Technical Abstract: High pressure processing (HPP) intervention technology has been proven an effective means to enhance microbial food safety and to maintain better food quality (e.g. color, nutrients, etc.) compared to thermal ones. The HPP may cause food texture damage in meat product at 600 MPa pressure level, which currently used in the meat industry. However, HPP with combination of natural, GRAS food ingredients provide promising results to mitigate this concern. The integration of natural essential oil extracts (e.g. citral, cinnamaldehyde, allyl isothiocyanate (AITC), carvacrol, etc.) with HPP at reduced pressure levels (e.g. 300-350 MPa) showed synergistic effects on the inactivation of pathogenic Escherichia coli (e.g.

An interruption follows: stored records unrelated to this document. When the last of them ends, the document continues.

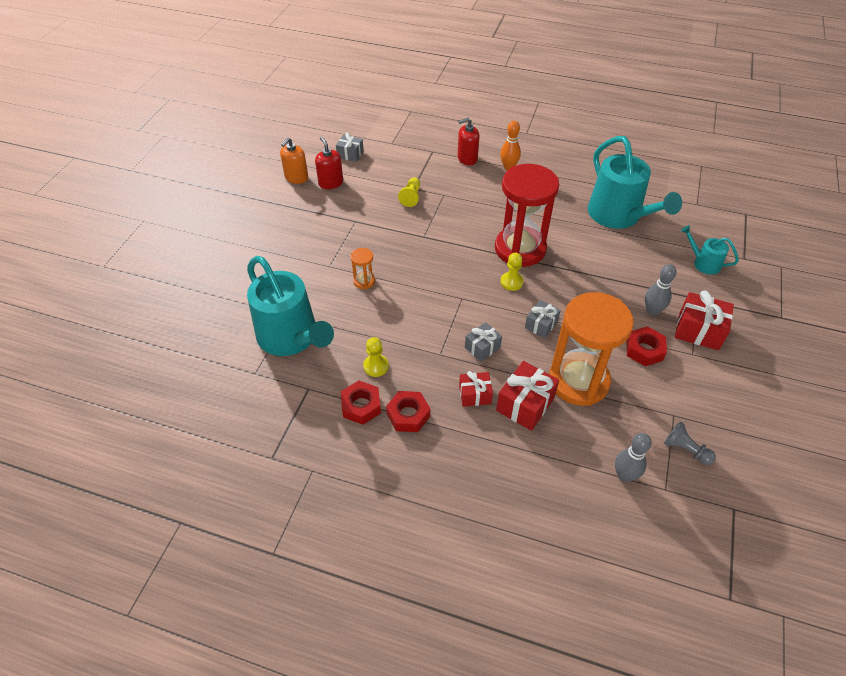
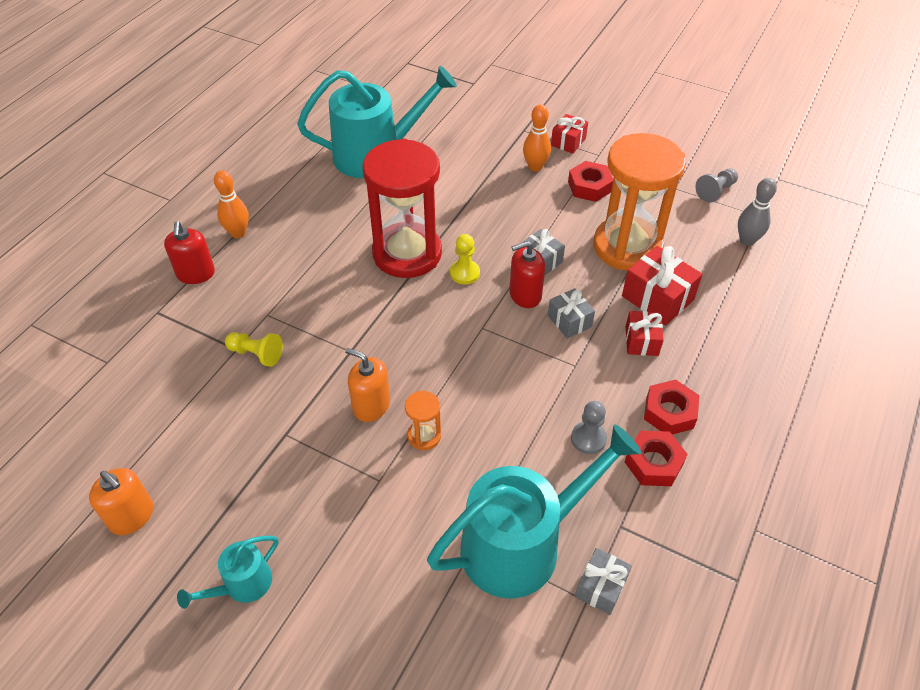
camera: 80 degrees left, 0 degrees up
(331, 183) = (172, 461): red soap dispenser -> red soap dispenser (525, 295)
(350, 154) = (106, 425): grey gift -> grey gift (601, 587)
(376, 366) = (588, 439): yellow pawn -> grey pawn
(383, 253) = (371, 405): none -> orange soap dispenser
(652, 311) = (535, 167): grey bowling pin -> orange bowling pin
(698, 330) = (568, 142): red gift -> red gift, size x0.62
(703, 263) = (473, 112): turquoise watering can -> turquoise watering can (242, 585)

Shiga toxin-producing E. coli, uropathogenic E. coli), Salmonella spp. and Listeria monocytogenes suspended in raw ground chicken meat. At 350 MPa, 0.10% (w/w) AITC, 10 min processing time and 4ºC operation temperature, the inactivation level may achieve a >5-log reduction for E. coli O157:H7, Salmonella spp. and L. monocytogenes. At 350 MPa, 0.15% AITC, 15 min and 4ºC, those pathogens’ survival levels (initial at about 8 log CFU/g) were found below detection limit (i.e. 1.0 log CFU/g) after HPP. In another post-process storage test (i.e. 10 days at 4 and 10°C) following the 350MPa/0.1% AITC/10min/4ºC, no recovery of survivals was observed and the sublethal injured cells may continue to die (below detection limit) due to the added essential oil extract. The inactivation impact by those three parameters, i.e. pressure (MPa), process time (t) and added essential oil (%, w/w) may be evaluated or predicted using the experimental design (e.g. response surface or factorial) and model development means. Regression models (linear and/or non-linear) have been developed to properly predict the inactivation for pathogenic E. coli in fresh ground chicken meat. With the same technology, models for Salmonella and L. monocytogenes can be further constructed. Those models may assist the risk assessment to enhance microbial food safety.